Welcome to issue 41! Swift 4.0 development continues, and it looks like Swift 3.0.1 Preview-2 has landed.

Community

Brian Gesiak wrote a great article on how Android support came to Swift, Porting the Swift Runtime to Android, Part One: The How. He makes it seem so easy!

Apple open sourced Swift Protobuf, a plugin and runtime library for using protobuf with Swift. Note that it is currently in a prerelease state.

Commits and pull requests

Jordan Rose fixed a bug that prevented @NSManaged properties from satisfying protocol requirements.

As mentioned in Issue 39, Airspeed Velocity numbered and categorized each of the FIXMEs associated with ABI stability. This week, Doug Gregor knocked out 3 of the standard library’s FIXME’s (#35, #37, #39) by removing the _AnyHashableProtocol hack from initial implementation of SE-0131.

Nate Cook made substantial revisions and extensions to the documentation for integer types & protocols.

Philippe Hausler submitted a pull request that dramatically improves String bridging performance for certain cases.

When Swift strings are bridged back into Objective-C two distinct methods can be called to get fast-access to the underlying buffers of the strings. These come in two flavors - either eight-bit contents or unicode contents. When the backing of the swift string is represented as a buffer of unicode characters (an element width of 2) the fastest and smallest encoding is unicode (NSUnicodeStringEncoding = 10) and the buffer can be portrayed to Objective-C directly as a cast of the startUTF16 to a constant unichar pointer. Likewise when the backing is ASCII the buffer can be represented as an eight bit encoding (NSASCIIStringEncoding = 1) and the buffer can be directly accessed as a constant char pointer.

This in normal cases can improve the bridging performance in the upwards of 90% faster access in bridged cases when passing a swift string into Objective-C APIs.

Enrico Granata merged changes to allow demangling of methods in extensions.

Alex Blewitt added supported for ISO8601 calendars in swift-corelibs-foundation.

Accepted proposals

Proposal SE-0141: Availability by Swift version was accepted.

Feedback on the proposal was light but entirely positive. The proposal is accepted.

════

### Check your understanding
A. Copy everything in the Swift newsletter issue from "Jordan Rose fixed" down to "for certain cases.".
B. Write the next part of the Swift newsletter issue, picking up after its last sentence.
The rows play no part in this.

════

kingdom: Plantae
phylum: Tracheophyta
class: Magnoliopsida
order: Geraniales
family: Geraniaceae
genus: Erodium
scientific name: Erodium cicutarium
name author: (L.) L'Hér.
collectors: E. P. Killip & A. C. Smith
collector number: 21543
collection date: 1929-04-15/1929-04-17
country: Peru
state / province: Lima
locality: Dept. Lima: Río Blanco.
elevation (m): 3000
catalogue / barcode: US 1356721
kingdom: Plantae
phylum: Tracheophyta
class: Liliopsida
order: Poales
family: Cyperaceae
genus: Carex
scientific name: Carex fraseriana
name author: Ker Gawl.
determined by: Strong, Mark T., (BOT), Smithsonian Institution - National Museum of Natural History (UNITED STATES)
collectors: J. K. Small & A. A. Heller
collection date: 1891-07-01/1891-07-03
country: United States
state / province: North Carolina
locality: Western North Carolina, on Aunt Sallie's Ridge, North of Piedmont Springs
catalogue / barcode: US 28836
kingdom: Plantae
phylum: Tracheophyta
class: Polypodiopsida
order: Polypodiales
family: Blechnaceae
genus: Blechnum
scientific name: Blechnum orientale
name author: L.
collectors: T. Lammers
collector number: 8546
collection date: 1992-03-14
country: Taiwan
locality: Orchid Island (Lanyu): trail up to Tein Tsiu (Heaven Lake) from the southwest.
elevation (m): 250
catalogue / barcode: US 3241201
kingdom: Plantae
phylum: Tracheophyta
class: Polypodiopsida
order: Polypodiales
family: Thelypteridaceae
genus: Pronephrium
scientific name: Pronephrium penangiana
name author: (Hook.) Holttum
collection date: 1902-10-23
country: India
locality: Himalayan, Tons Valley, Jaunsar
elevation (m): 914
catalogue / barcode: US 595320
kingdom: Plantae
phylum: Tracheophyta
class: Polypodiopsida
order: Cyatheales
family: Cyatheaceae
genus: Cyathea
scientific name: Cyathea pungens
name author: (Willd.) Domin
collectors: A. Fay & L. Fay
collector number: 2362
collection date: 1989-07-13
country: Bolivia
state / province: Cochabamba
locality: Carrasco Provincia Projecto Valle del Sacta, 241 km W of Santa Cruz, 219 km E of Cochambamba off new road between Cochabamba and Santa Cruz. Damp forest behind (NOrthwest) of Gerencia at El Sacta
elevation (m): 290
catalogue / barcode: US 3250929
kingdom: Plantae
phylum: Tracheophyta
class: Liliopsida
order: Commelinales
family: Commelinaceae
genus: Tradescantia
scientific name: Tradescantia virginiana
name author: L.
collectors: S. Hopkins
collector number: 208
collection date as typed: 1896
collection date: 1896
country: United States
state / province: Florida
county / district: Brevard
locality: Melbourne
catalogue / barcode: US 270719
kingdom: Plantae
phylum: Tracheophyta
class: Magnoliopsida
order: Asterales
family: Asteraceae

════

### Task responses
A.
Jordan Rose fixed a bug that prevented @NSManaged properties from satisfying protocol requirements.

As mentioned in Issue 39, Airspeed Velocity numbered and categorized each of the FIXMEs associated with ABI stability. This week, Doug Gregor knocked out 3 of the standard library’s FIXME’s (#35, #37, #39) by removing the _AnyHashableProtocol hack from initial implementation of SE-0131.

Nate Cook made substantial revisions and extensions to the documentation for integer types & protocols.

Philippe Hausler submitted a pull request that dramatically improves String bridging performance for certain cases.

B.
This proposal allows to you make declarations conditionally available, depending on the version of Swift. For example, you can currently declare a class as being available only in iOS 10 and later with @available(iOS 10.0, *). After this proposal, you could write @available(swift, introduced: 3.1) to specify that an API is only available in Swift 3.1 or later.

Proposal SE-0142: Permit where clauses to constrain associated types was accepted.

Feedback on this proposal was overwhelmingly positive. The proposal is accepted.

This proposal introduces where clauses for associatedtype declarations, bringing the same expressiveness as generic type parameters.

Mailing lists

Ben Asher asked for advice on debugging slow compile times and shared some stats on his project. Mark Lacey replied with a few tips.

Since upgrading to Swift 3, the number of trouble function bodies has gone from > 150 to < 20, so we’re really happy about that! The only issue though is that build time overall increased by ~1 min (amount of time to build all targets before automatically merging to master in our integration build).

Erica Sadun noted some unintended consequences from implementing SE-0111.

SE-0111 established that Swift’s type system would not allow function argument labels to be expressed as part of a function type. As I’ve been working with curried functions, I’m discovering an unintended consequence of this proposal in that it strips curried functions of their external labels and the resulting calls of their readability.

Finally

Is Apple using Swift in iOS, yet? It looks like the iOS 10 Music app is mostly Swift! 😎 But it looks like not much else, unfortunately.